Invitation to play with tactile shells, scoops, and blue water in a Tuff Tray

What is an invitation to play?

What is an invitation to play?

Simply, an invitation to play is a collection of toys or resources that are set up and shared with a child. This encourages children to learn through play as they explore the items that have been offered to them without being directed by an adult.  There is no right or wrong way for them to engage and play with the materials or resources that have been offered, it’s up to them to use their imaginations to direct play in whichever direction they choose.  

What could I use to create an invitation to play and how do I know I have done it right?

An invitation to play doesn’t need to be fancy or complicated, in my experience the simpler the better!  I have found that using toys or resources that you child hasn’t played with in a while and mixing in common household items or recycled items works best.  For example, one of my favourite set ups for my children between 9-13 months was presenting a muffin tin with sensory balls or some magnetic tiles and loose parts.  Both of them would sit with this for a good few minutes taking the items out and then trying to put them back into the tin.  Inevitably the tin would be tipped over and the items strewn across the floor, however the point of setting this up was to encourage them to engage with the resources however they wanted to and therefore the invitation to play was a success. 

Invitation to play using a muffin tin, Grapat Rings, egg shaker and magnetic tiles
Muffin tin with Grapat rings, magnetic tiles and an egg shaker

Muffin tin with sensory balls 

 An invitation to play could also be a partially set up puzzle with the remainder of the pieces in a little bowl beside the puzzle – inviting the child to complete it.  Another example, which has worked really well in our home during the warmer months, is to set up a tray of water or sand outside with some loose parts like scoops, bowls and cups or diggers and trucks and let them play.

 invitation to play with a wooden puzzle partially completed

Partially completed wooden puzzle with loose pieces presented in a tub
Invitation to play with blue water, scoops, cups, bowls and tactile shells
 Blue water with scoops, cups and tactile shells

 There is no right or wrong way to set up an invitation to play.  They key to it is really just observing your child to see what their current interests are and then building on them.  For example, if your child is very interested in colour matching at the moment, a good invitation for them may be something that invites them to colour match. The trick to setting up an invitation to play is allowing your children to play they way they want to, which often may not be the way you had intended for them to use the toys or resources – this is ok!  Try as best as you can not to interfere or direct them.  Sometimes my children will ask for a little guidance and I try to guide them without giving too much direction – for example I may ask “how could we scoop the sand into this bowl?”  This is often enough to prompt them and I seldom need to guide any further than that. 

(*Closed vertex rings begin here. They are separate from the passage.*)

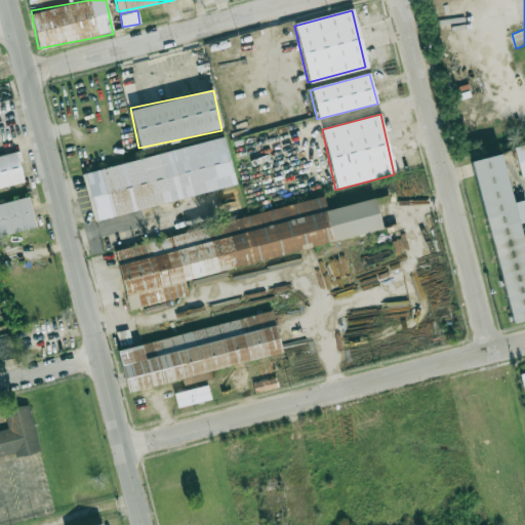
[(225,137),(85,170),(96,218),(236,186),(225,137)]
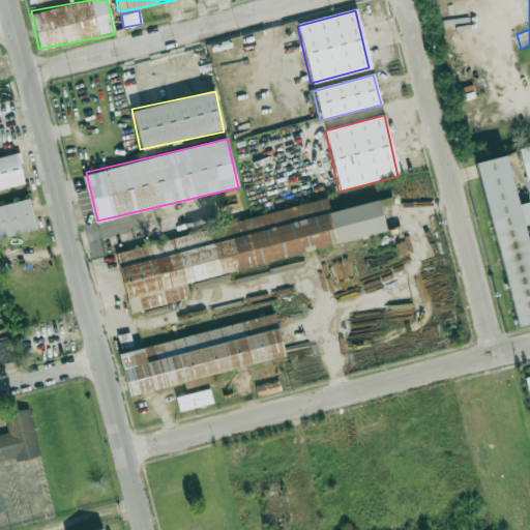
[(526,178),(529,177),(529,144),(519,147),(526,178)]
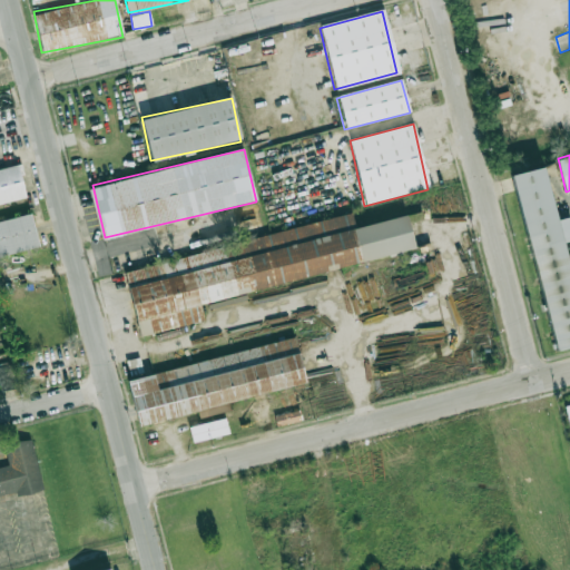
[(0,203),(26,197),(18,165),(0,168),(0,203)]
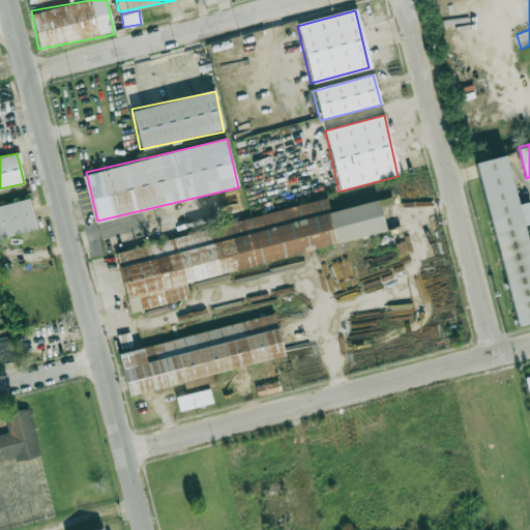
[(477,162),(514,326),(529,322),(529,244),(528,245),(524,225),(529,223),(529,201),(517,204),(505,155),(477,162)]
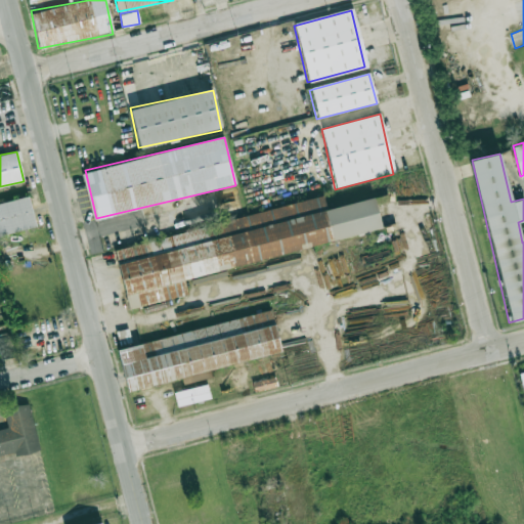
[(0,202),(0,234),(36,226),(29,195),(0,202)]
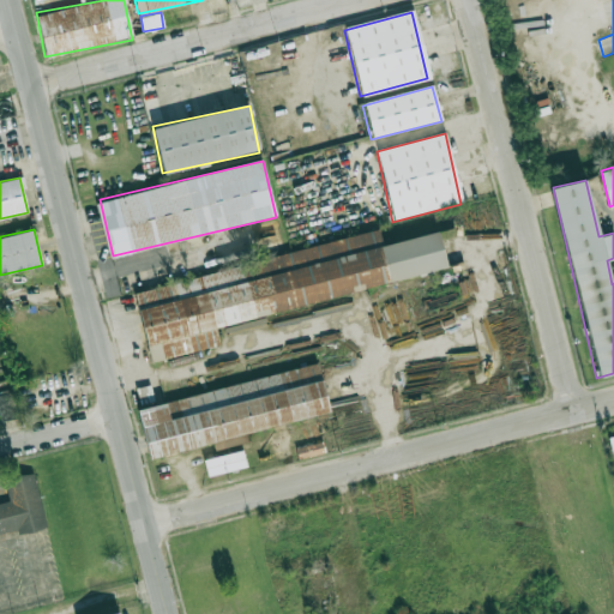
[(133,287),(150,361),(220,345),(215,323),(447,271),(439,232),(383,244),(380,234),(133,287)]
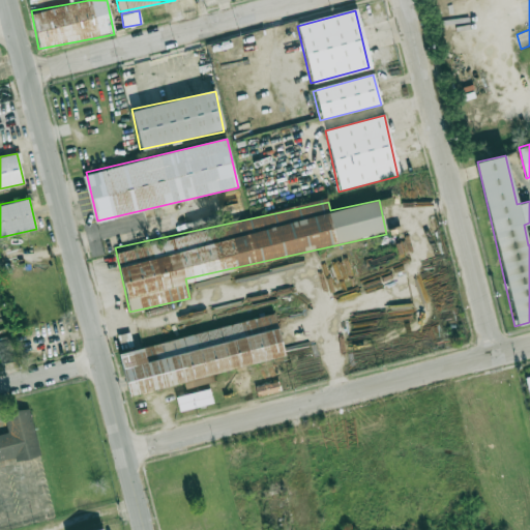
[(119,350),(128,395),(185,384),(186,388),(214,382),(212,373),(285,357),(275,317),(119,350)]
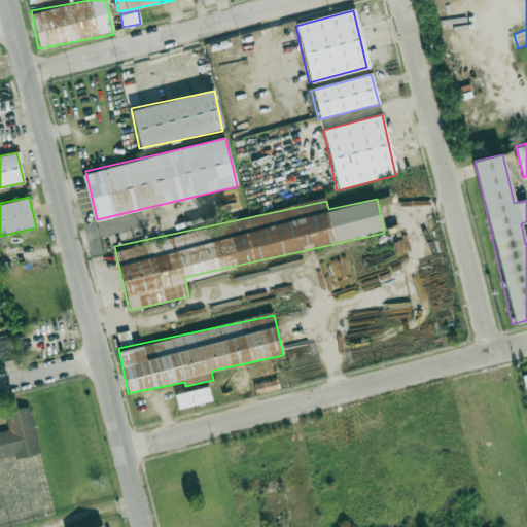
[(10,337),(0,339),(0,359),(0,361),(14,359),(10,337)]
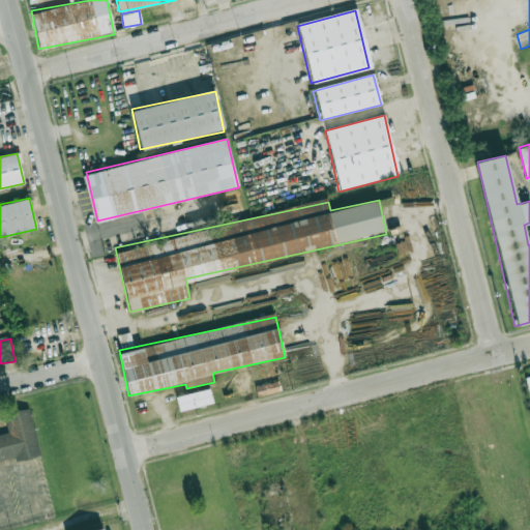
[(281,390),(278,380),(255,386),(258,396),(281,390)]
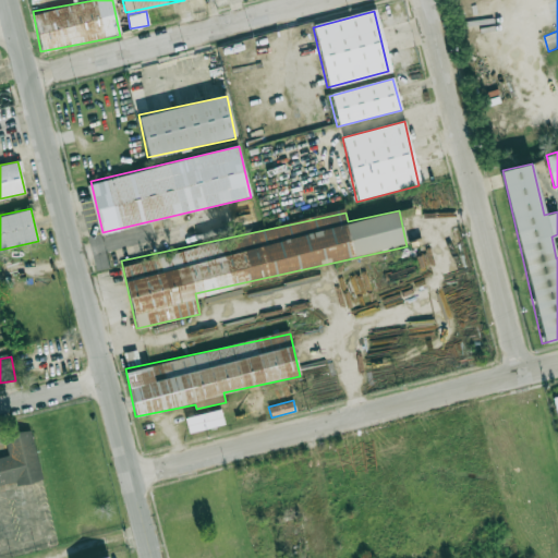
[(189,433),(225,426),(221,410),(185,416),(189,433)]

Invitation to play using magnetic tiles and coloured ice cubes

Magnetic tiles and coloured ice cubes

 My children not using the scoops or the shells as I had intended, but rather fly swatters they sourced themselves to splash and stir the water instead 

Where is best to set it up?

In my experience the best invitations to play have been on the floor or at a table that’s the right height for you child to easily reach.  You could use your judgement depending on what resources you are using, how big they are and how you think your child may play with them.  90% of the invitations I set up are on the floor.  They also shouldn’t take you a long time to set up – my invitations to play often take only a few minutes and are sometimes as simple as a partially completed puzzle on the lounge room floor.

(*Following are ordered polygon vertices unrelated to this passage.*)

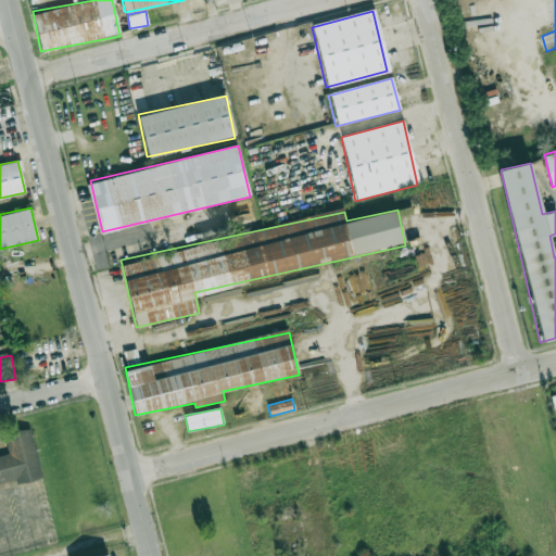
[(0,456),(0,483),(15,480),(15,484),(42,478),(30,428),(4,433),(9,454),(0,456)]
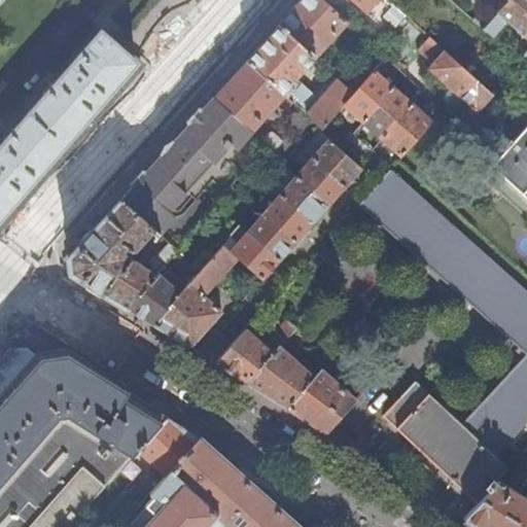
[(300,0),(279,25),(314,58),(347,22),(335,10),(323,0),(300,0)]
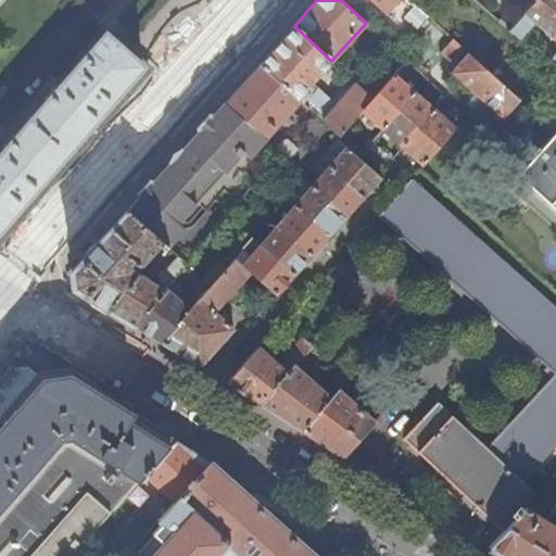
[(362,0),(341,0),(353,11),(357,7),(363,0),(362,0)]
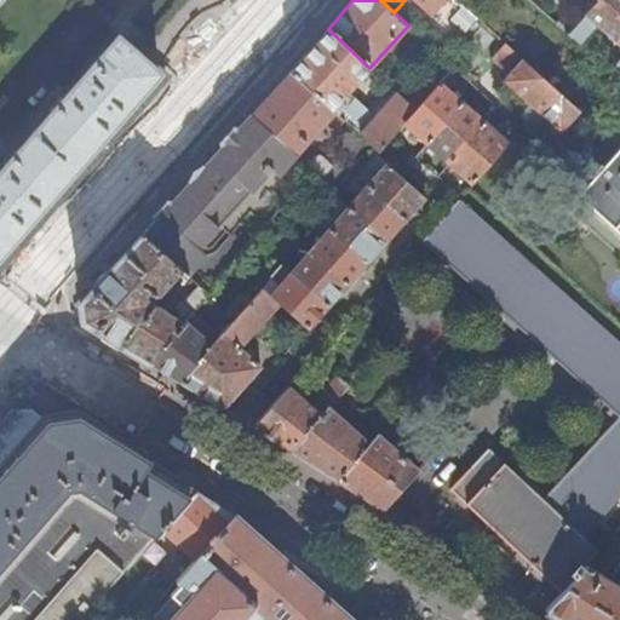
[(414,0),(431,15),(440,5),(466,28),(471,24),(477,29),(483,23),(457,0),(414,0)]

invitation to play using chiffon scarves

Chiffon scarves, toilet rolls and painters tape 

Invitation to play using rainbow rice, scoops, coloured ice cubes, magnetic counters and a magnetic want

Rainbow rice,, spoons & scoops, coloured ice cubes, magnetic counters and a magnetic wand

invitation to play using magnetic tiles, a cup and dried chickpeas

Magnetic tiles, a cup and dried chickpeas

Setting up invitations to play are a great way to help your children learn to play more independently and to free up some time for you to have a hot cup of coffee or to get some stuff done.

I hope this blog post has given you some ideas of what invitations to play you could set up for your children – there are so many different options the possibilities are endless.